Here is one of the rare occasions when novel and film are so closely connected in my mind that I cannot help love Harper Lee’s initial work and its adaptation to the screen. They’re both so timeless in their own ways. Don’t get me wrong. They are very firmly entrenched in a bygone era, but this story exudes certain themes that are universal.
It’s rather like visiting an old friend. It seemed like so long. I can hardly remember the last time I sat down with To Kill a Mockingbird the book, or the movie for that matter. And yet it rushes back so easily. The characters, the settings, the story. I can almost visualize the words on the page as the scenes take place on screen. It’s a wonderful experience and I wish I could connect with something like this more often. But To Kill a Mockingbird is special to me because I read it at a young age and really ate it up. Thanks to Peck’s performance the story was just moving the second time around. It never ceases to be.

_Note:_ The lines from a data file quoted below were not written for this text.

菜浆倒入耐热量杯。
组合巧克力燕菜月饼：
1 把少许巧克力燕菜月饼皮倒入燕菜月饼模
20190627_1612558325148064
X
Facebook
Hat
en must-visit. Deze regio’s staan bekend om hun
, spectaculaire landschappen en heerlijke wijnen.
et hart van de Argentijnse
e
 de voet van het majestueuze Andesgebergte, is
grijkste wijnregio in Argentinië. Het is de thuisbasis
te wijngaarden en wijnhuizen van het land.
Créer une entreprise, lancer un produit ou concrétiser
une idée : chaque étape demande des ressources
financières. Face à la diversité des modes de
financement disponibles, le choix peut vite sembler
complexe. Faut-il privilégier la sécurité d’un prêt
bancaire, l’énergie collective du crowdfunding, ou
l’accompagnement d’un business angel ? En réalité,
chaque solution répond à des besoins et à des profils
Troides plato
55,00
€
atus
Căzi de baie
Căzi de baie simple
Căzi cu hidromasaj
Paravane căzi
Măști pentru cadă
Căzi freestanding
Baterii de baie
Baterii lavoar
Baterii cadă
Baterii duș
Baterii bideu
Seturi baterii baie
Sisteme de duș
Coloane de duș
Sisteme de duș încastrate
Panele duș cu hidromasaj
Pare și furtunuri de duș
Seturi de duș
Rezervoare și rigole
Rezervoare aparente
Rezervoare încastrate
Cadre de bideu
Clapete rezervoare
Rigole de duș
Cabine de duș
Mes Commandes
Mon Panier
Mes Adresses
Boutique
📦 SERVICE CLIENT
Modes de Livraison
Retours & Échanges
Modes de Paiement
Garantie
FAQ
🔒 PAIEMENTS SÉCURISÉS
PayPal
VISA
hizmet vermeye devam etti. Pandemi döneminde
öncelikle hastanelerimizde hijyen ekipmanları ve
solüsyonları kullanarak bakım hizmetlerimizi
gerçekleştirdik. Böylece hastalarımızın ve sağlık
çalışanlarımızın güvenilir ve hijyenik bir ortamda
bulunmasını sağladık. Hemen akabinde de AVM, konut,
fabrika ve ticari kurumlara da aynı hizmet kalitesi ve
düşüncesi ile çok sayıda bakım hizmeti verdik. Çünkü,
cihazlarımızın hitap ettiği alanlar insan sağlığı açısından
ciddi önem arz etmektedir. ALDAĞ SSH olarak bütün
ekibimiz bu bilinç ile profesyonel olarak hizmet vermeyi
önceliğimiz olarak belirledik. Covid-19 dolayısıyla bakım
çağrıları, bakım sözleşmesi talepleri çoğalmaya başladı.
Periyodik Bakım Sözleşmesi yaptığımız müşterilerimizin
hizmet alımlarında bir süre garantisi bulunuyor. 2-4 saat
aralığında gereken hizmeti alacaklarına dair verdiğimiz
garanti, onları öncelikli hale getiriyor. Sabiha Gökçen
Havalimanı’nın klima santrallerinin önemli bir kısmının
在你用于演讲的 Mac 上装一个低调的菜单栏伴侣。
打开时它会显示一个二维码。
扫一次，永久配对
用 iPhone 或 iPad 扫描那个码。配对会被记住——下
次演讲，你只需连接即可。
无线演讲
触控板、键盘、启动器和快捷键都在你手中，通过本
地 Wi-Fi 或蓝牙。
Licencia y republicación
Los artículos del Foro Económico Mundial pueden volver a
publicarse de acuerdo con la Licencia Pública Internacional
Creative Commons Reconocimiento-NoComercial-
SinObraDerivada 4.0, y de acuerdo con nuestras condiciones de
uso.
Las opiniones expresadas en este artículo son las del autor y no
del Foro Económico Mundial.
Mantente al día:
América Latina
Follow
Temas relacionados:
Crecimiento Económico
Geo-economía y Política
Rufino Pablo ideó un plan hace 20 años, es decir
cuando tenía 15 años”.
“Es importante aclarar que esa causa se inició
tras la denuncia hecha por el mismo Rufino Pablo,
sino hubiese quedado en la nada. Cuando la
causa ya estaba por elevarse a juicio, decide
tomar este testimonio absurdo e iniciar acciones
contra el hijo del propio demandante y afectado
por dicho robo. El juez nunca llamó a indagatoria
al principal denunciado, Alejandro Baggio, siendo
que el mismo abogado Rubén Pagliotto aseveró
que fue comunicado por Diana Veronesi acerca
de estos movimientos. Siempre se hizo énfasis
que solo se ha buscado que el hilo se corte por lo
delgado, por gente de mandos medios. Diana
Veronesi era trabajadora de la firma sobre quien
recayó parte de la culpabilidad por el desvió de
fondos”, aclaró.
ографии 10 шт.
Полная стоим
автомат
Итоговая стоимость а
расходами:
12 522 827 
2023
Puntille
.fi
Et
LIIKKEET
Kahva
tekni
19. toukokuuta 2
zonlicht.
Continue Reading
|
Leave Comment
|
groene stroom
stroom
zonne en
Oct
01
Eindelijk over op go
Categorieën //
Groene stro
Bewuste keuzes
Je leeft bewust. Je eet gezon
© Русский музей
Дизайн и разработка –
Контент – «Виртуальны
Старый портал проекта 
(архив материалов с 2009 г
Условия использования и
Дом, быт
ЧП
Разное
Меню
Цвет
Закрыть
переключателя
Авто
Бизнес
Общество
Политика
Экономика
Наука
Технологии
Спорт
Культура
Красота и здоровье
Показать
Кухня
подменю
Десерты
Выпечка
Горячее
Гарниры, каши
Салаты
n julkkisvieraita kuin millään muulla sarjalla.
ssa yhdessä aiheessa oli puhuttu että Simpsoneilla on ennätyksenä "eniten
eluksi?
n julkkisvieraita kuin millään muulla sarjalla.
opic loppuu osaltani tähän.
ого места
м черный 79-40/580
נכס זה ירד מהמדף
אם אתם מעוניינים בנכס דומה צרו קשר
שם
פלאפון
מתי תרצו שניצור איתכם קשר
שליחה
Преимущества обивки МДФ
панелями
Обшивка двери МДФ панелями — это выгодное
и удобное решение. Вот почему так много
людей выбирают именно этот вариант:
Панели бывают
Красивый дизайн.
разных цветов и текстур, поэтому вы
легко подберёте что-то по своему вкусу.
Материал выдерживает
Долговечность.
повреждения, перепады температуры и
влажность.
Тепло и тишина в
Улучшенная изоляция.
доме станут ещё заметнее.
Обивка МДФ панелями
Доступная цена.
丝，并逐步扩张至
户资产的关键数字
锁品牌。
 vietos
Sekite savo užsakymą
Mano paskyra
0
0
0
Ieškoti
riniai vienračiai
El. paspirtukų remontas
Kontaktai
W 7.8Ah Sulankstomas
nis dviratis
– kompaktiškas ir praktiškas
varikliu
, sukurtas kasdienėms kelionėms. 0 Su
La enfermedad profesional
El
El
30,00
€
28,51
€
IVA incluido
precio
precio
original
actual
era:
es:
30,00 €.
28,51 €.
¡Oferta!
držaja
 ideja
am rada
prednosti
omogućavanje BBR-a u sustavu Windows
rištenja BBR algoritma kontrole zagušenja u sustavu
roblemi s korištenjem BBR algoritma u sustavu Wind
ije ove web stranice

It struck me that I thoroughly enjoy Gregory Peck’s iconic performance as Atticus Finch, because of Mary Badham. Finch is a stalwart father figure and that comes out in the ways he guides and leads his young daughter Scout through life. She has a very cut and dry view of the world, not getting down the nuances or complexities around her. What Atticus does is model what it is to live life with other people, pure and simple. He takes the complexities of life and simplifies them in terms his daughter can try to make sense of.
To a lesser extent, that means telling his kids to leave the Radleys be and complementing the always ornery Mrs. Dubose. He is not prone to bravado by acting his age instead of playing football and not gloating about his skill with a gun. He’s too humble a man for that. He also does not fight back. He has more self-respect for himself and other people.
He attempts to instill this and other skills like tact in his kids, especially naive Scout. He gives her the eponymous metaphor that it is a sin to kill a mockingbird because they are a bird (supposedly) that brings only beauty and goodness into the world. And as he says, and I’m paraphrasing, you never understand someone else until you climb into their skin and walk around a bit. He delves into what empathy is and it’s what allows him to feel sorry for the Ewells, instead of desiring vengeance.
Atticus Finch is one of the special characters that I would actually use as a model. He makes me question my own actions as I take on a role much like Scout. He’s constantly reminding, constantly being patient, and modeling what it means to do what is right. All this is done without condescension, without lecturing. It’s done out of love.
His greatest act is, of course, defending accused African-American man Tom Robinson (Brock Peters), because after all, without this central point there is no film or book before it. But rather than focus on the depiction of these African-American characters and whether they are objectionable or not, I would rather acknowledge that this was a simpler time with a lot of evil still left in the world (as there is now), so this film speaks to me, because on a basic level, it is a story of good in the midst of all this blind discrimination and hatred.
That simple truth still speaks to me even with a story that is over 50 years old. The only adult cast member who is still with us now is Robert Duvall, and he is well into his 80s. Gregory Peck with his bespectacled visage and his soothing yet commanding voice is gone. Brock Peters is no longer with us, nor are the many other lesser known figures. But their story and these characters they embodied remain as a testament to Harper Lee’s original work.
It seems important to ask ourselves why would a man like Atticus do what he did? Why would he take that risk when no one else would? He answers Scout in this straightforward manner, “If I didn’t I couldn’t hold up my head in town, I couldn’t represent this county in the legislature, I couldn’t even tell you or Jem not to do something again.” He’s a man who holds himself to a different set of standards.